Hari ini Jumat, ribuan hektare sawah di Karawang terendam banjir
Lebih dari 1.900 hektare sawah di 20 desa 7 kecamatan Karawang terendam banjir akibat meluapnya Sungai Citarum, Cibeet dan banjir rob. Dampak pada tanaman padi muda mengancam ketahanan pangan lokal, dengan Dinas Pertanian terus memantau situasi.

Latar Belakang Banjir yang Merendam Sawah Karawang
Kabupaten Karawang, salah satu penghasil padi utama di Jawa Barat, baru-baru ini menghadapi masalah banjir yang mengancam lahan pertaniannya. Ribuan hektare sawah terendam akibat meluapnya air Sungai Citarum dan Cibeet, serta banjir rob yang menyerang wilayah utara Karawang. Kondisi ini diperparah oleh intensitas hujan yang tinggi yang terjadi selama beberapa hari terakhir.
Jumlah dan Distribusi Lahan Sawah yang Terendam
Menurut data dari Dinas Pertanian, Ketahanan Pangan dan Perikanan Karawang, total 1.948 hektare areal sawah telah terendam banjir. Lahan ini tersebar di 20 desa yang berada di tujuh kecamatan berbeda di wilayah kabupaten tersebut. Dari total lahan yang terendam, 1.928 hektare merupakan tanaman padi yang masuk fase hari setelah tanam dan hari setelah semai. Tanaman padi pada fase ini sangat rentan terhadap kerusakan akibat banjir, karena sistem akarnya belum cukup kuat untuk bertahan dalam air yang tergenang lama.
Dampak Potensial pada Ketahanan Pangan Jawa Barat
Karawang dikenal sebagai "lumbung padi" Jawa Barat, sehingga kerusakan lahan sawah di sini memiliki dampak signifikan pada ketahanan pangan lokal. Jika tanaman padi muda ini tidak segera terselamatkan, petani akan mengalami kerugian panen yang besar, dan hal ini dapat berdampak pada ketersediaan padi di pasar Jawa Barat serta kemungkinan peningkatan harga komoditas ini. Selain itu, kerusakan lahan juga dapat mempengaruhi pendapatan petani yang sebagian besar bergantung pada hasil panen padi.

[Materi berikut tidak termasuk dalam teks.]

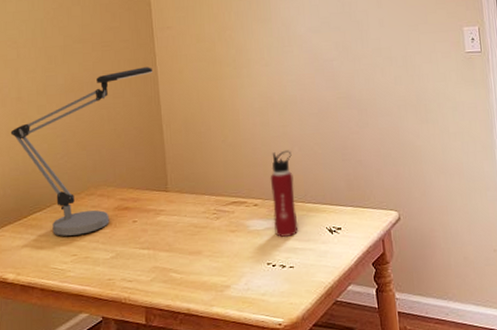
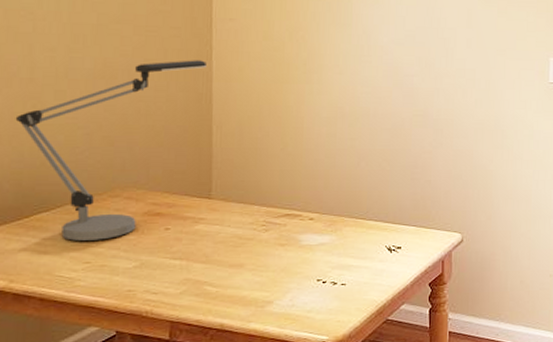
water bottle: present [270,150,299,238] -> none [328,164,357,255]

Upaya Dinas Pertanian dalam Menanggapi Situasi
Kepala Bidang Sarana Dinas Pertanian, Ketahanan Pangan dan Perikanan Karawang, Mahmud, menyampaikan bahwa pihaknya terus melakukan monitoring dan pendataan areal sawah yang terendam banjir.
"Kami terus melakukan pendataan areal sawah yang terendam banjir seiring dengan masih tingginya intensitas hujan di wilayah Karawang," ujar Mahmud saat dihubungi pada hari Jumat.
Tim petugas dari dinas tersebut terus melakukan kunjungan lapangan untuk mengevaluasi kondisi tanaman dan memberikan bantuan yang diperlukan kepada petani.
Langkah Selanjutnya untuk Mitigasi Dampak
Untuk mengurangi dampak banjir pada sawah, beberapa langkah mitigasi dapat dilakukan setelah intensitas hujan menurun. Di antaranya:
- Melakukan pengurasan air banjir dari lahan sawah secepat mungkin untuk mencegah kerusakan lebih lanjut pada tanaman.
- Memberikan bantuan benih padi baru kepada petani yang mengalami kerusakan total pada tanaman mereka.
- Memberikan panduan teknis kepada petani tentang cara memulihkan lahan sawah dan menanam tanaman alternatif jika perlu.
Selain itu, pemerintah daerah juga perlu meningkatkan upaya mitigasi banjir jangka panjang, seperti memperbaiki saluran drainase dan membendung sungai untuk mencegah terjadinya banjir yang merusak lahan pertanian di masa depan.